Layout and Publishing
The final step of the process is turning the edited, finalized manuscript into a book, usually both an e-book and print on demand paperback. By that point, I’ll have gone over the book so many times that I can barely stand to look at it, which makes me glad that I’ve gotten enough practice to avoid too much in the way of back and forth in the self-publishing process.
E-books have gotten a lot easier to deal with, and a lot of e-book publishing sites will let you just upload a .docx file that they’ll then convert (though some require you to include a table of contents and/or ISBN). For a while Amazon preferred the .mobi format for e-books, but now .epub files are the standard for basically all e-readers and reader apps. E-books do somewhat limit the use of special formatting and characters however, and more or less require a reflowable single-column layout.

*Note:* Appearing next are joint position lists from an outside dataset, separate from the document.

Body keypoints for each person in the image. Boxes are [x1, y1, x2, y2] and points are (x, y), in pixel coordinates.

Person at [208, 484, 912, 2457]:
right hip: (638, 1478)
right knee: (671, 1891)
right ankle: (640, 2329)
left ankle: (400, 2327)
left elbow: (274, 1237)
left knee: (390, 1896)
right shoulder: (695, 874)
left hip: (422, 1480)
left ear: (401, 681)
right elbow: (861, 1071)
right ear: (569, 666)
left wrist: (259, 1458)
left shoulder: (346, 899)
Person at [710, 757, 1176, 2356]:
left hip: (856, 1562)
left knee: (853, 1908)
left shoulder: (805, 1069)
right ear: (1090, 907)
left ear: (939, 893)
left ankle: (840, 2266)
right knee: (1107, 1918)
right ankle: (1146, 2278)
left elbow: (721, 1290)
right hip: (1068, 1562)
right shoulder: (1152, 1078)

If you do need to convert to e-book formats yourself, there’s a free multiplatform app called Calibre that does an excellent job. If you distribute through sites like DriveThruFiction, you can offer a PDF file as well, which lets you give readers the precise print format in digital form, including your own specific choices of fonts and whatnot. These may be awkward for e-readers, but can work well on other devices, as long as the screen size is comparable to the PDF’s page size.

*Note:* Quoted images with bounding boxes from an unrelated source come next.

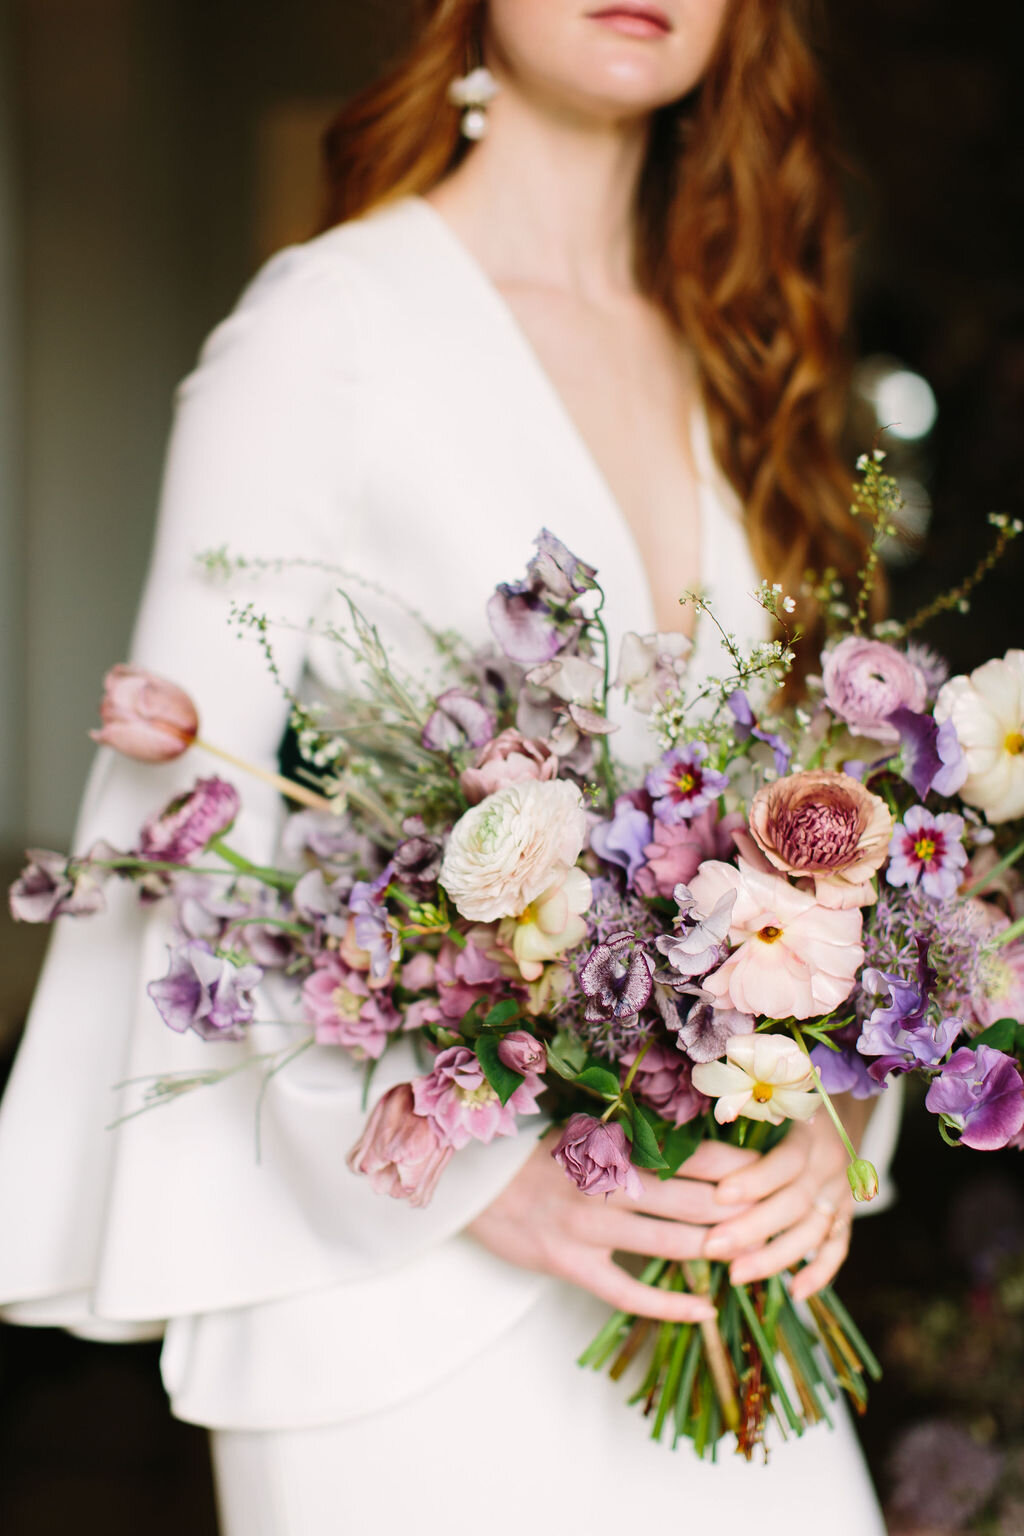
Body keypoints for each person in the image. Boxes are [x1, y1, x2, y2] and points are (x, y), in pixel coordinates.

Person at [0, 1, 900, 1531]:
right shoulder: (328, 325)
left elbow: (805, 831)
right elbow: (182, 823)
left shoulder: (732, 340)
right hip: (399, 1310)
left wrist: (823, 1126)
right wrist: (480, 1173)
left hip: (719, 1286)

The basics of book layout are a little tricky but not too complicated:
- For a novel you generally want a maximally readable serif font. Times New Roman is so common that it’s become a bit passe, but there are tons of others like Garamond, Caslon, Goudy Old Style, etc. This is not the place to be gimmicky. I like to mess around with fonts a little bit in my novels, but I try to still use the most readable fonts possible for it, like putting characters’ text messages in Helvetica.
- Headers and so on can potentially be a bit more expressive, but at the end of the day readability is still king. You can find high-quality, royalty-free fonts at Font Squirrel.
- Other graphical flourishes are best done as vector graphics for print and pixel graphics for e-books, which means a little tedium for doing both print and e-book versions. You can find a massive collection of icons for various things at The Noun Project, and there are all kinds of symbols available just in Unicode.
- Novels will typically have headers with page numbers (on the outside edge), the author’s name (on one side), and the book’s title (on the other side).
- The inner margins should be a little wider because they sit close to the spine, where the paper can obscure text printed there. Also, margins tend to be a little wider than you might expect. You don’t have to worry too much about being maximally space-efficient; the goal is to make it easy for the reader to point their eyes at the page for extended periods.
That’s a basic summary, and you can find more info online or by looking at existing books, preferably with a ruler on hand. I probably should learn a proper layout program—something like Adobe InDesign, but preferably one of the cheaper alternatives—but I’ve gotten pretty good at doing these layouts in Microsoft Word.
Covers get a lot more into the realm of graphic design. There are tons of people who specialize in doing book covers for hire on sites like VGen, though I typically commission artwork and then put the cover design together myself. Regardless, remember that printing, especially Print On Demand printing, isn’t perfectly precise as to the position of the content on the page or cover, so there needs to be a little extra space between the edge of the page/cover and anything that needs to be clearly readable.
Then What?
Marketing one’s books is something I’m still trying to learn how to do, and you may have guessed by now that this blog is partly a way to do that.